Soppeng, Kabartujuhsatu.news, Proyek APBN Tahun Anggaran 2026 berupa Revitalisasi Satuan Pendidikan SDN 7 Salotungo, Kabupaten Soppeng, dengan nilai kontrak sekitar Rp2.127.447.589, kembali menjadi sorotan Lembaga Swadaya Masyarakat (LSM) Sidik.
Sorotan tersebut muncul setelah LSM Sidik melakukan pemantauan terhadap sejumlah pekerjaan revitalisasi di sekolah tersebut. LSM mempertanyakan adanya item pekerjaan yang dinilai penting dan masuk dalam usulan prioritas sekolah, namun disebut tidak tercantum dalam Rencana Anggaran Biaya (RAB).
Berdasarkan pantauan di lapangan, revitalisasi SDN 7 Salotungo mencakup sejumlah pekerjaan pada bangunan sekolah. Pada gedung bagian barat, bangunan direvitalisasi menjadi dua lantai, sementara sebagian lantai satu masih tetap digunakan. Pekerjaan juga terlihat mencakup pembuatan kolom dan sloof sebagai penopang bangunan lantai dua yang baru.
Selain itu, sejumlah bagian bangunan lama, termasuk kusen, masih terlihat digunakan.
Sementara perhatian LSM Sidik tertuju pada bangunan sekolah di sebelah timur. Berdasarkan keterangan ketua pelaksana, pekerjaan pada bagian tersebut hanya meliputi rehabilitasi atap, tegel, dan plafon.
Padahal, menurut LSM Sidik, terdapat item pekerjaan lain yang sebelumnya masuk dalam usulan prioritas karena dinilai berkaitan dengan kondisi riil bangunan dan keselamatan peserta didik.
Ketua LSM Sidik, Mahmud Cambang, mempertanyakan dasar pertimbangan pihak perencana sehingga item yang disebut prioritas tersebut tidak dimasukkan dalam RAB.
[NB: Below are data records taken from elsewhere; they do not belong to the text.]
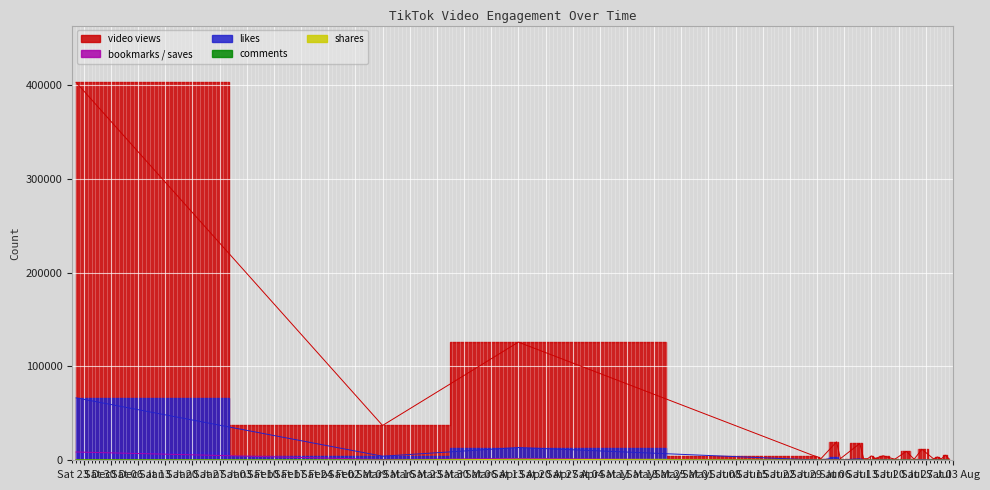

Reading left to right, list all the values displayed in this chart.

video views: 402800	37100	125900	5040	3823	1803	19600	1758	17900	1614	1666	4642	1970	4801	1087	9468	1134	11700	1533	3517	1383	5464	1597
likes: 66500	4338	13600	433	269	137	3067	135	1542	112	151	185	176	355	94	178	55	713	97	368	153	245	3
comments: 578	138	900	37	12	17	110	19	61	15	11	18	16	48	19	24	7	32	9	27	24	22	3
shares: 160	56	1087	2	0	10	103	4	19	0	2	4	2	9	4	9	1	8	0	10	1	7	0
bookmarks / saves: 8817	874	1922	45	20	24	686	17	214	13	8	23	25	42	9	18	5	86	12	44	13	35	12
“Hal ini perlu ditinjau ulang. Apa dasarnya pihak perencana tidak memasukkan item tersebut, sementara kondisi di lapangan menunjukkan item itu sangat penting dan berkaitan dengan keselamatan peserta didik,” ujar Mahmud. Senin (10/8/2026).
Menurutnya, perencanaan pekerjaan revitalisasi semestinya mengacu pada kondisi nyata bangunan di lapangan. Terlebih, usulan yang disampaikan pihak sekolah sebelumnya diharapkan telah menggambarkan kebutuhan yang dianggap prioritas.
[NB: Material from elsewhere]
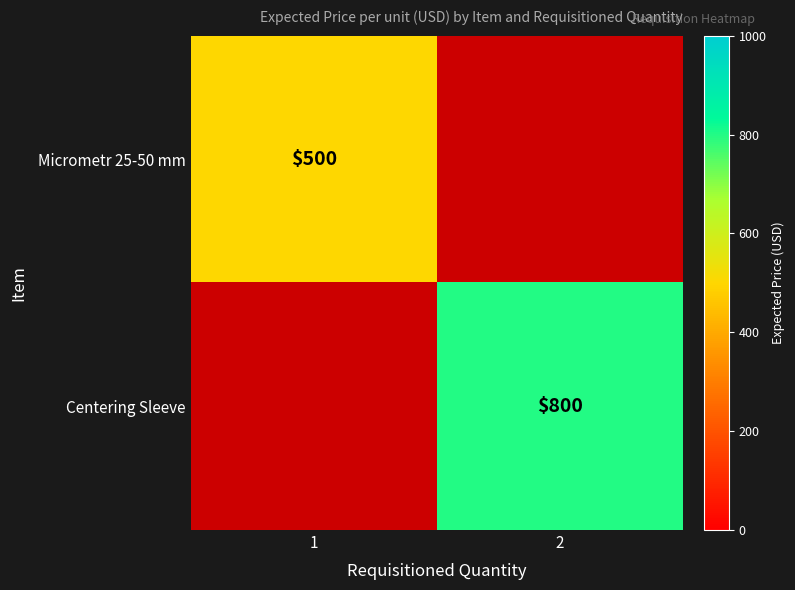

The Centering Sleeve series shows 800 at 2. True or false?

True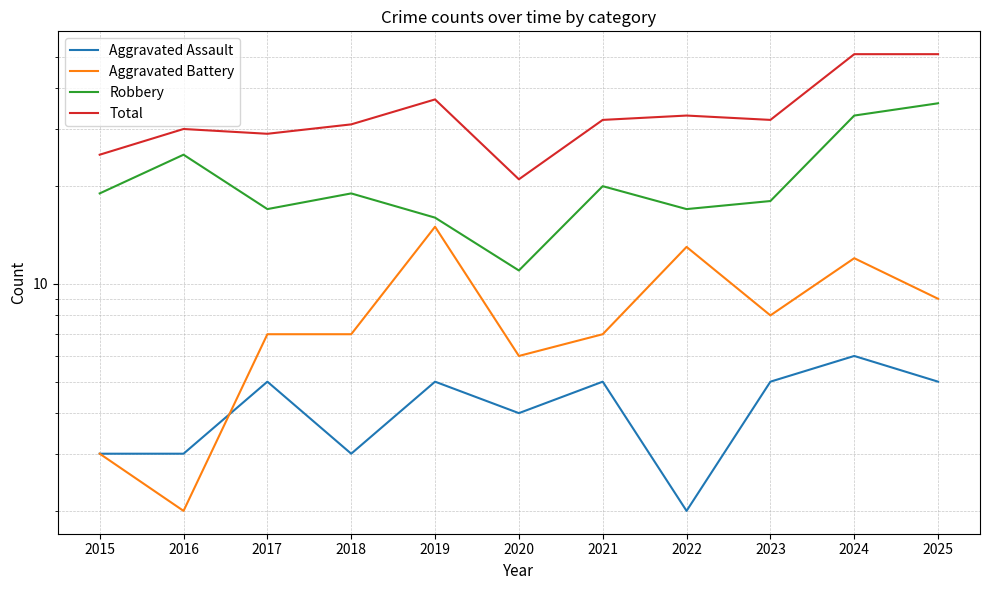

Is it true that Total equals 50 at 2022?

False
Mahmud menilai perlu ada penjelasan yang transparan mengenai proses penentuan item pekerjaan, khususnya ketika terdapat perbedaan antara kebutuhan berdasarkan kondisi lapangan dengan pekerjaan yang akhirnya tercantum dalam RAB.
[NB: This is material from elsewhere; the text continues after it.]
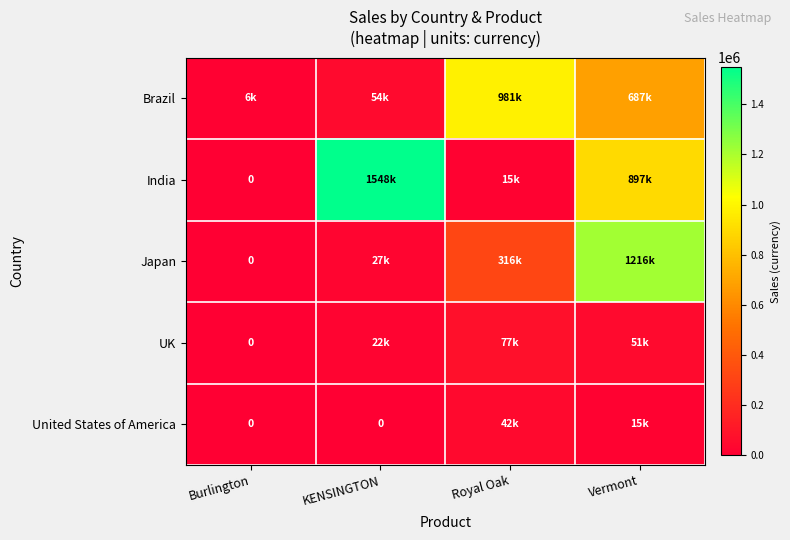

How many values in United States of America are above zero?

2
“Seharusnya kondisi di lapangan dan pengajuan item oleh pihak sekolah menjadi dasar yang sesuai dengan kondisi riil. Jangan sampai ada kebutuhan yang dianggap prioritas justru tidak masuk dalam pekerjaan,” katanya.
LSM Sidik berharap pihak terkait, termasuk perencana dan instansi yang menangani program revitalisasi satuan pendidikan, dapat memberikan penjelasan mengenai dasar penyusunan RAB serta memastikan seluruh pekerjaan yang dilaksanakan benar-benar memperhatikan aspek keamanan, kelayakan bangunan, dan keselamatan peserta didik.
Hingga berita ini diturunkan, pihak terkait masih diharapkan memberikan klarifikasi mengenai alasan tidak dimasukkannya sejumlah item yang disebut sebagai pekerjaan prioritas tersebut dalam RAB proyek revitalisasi SDN 7 Salotungo.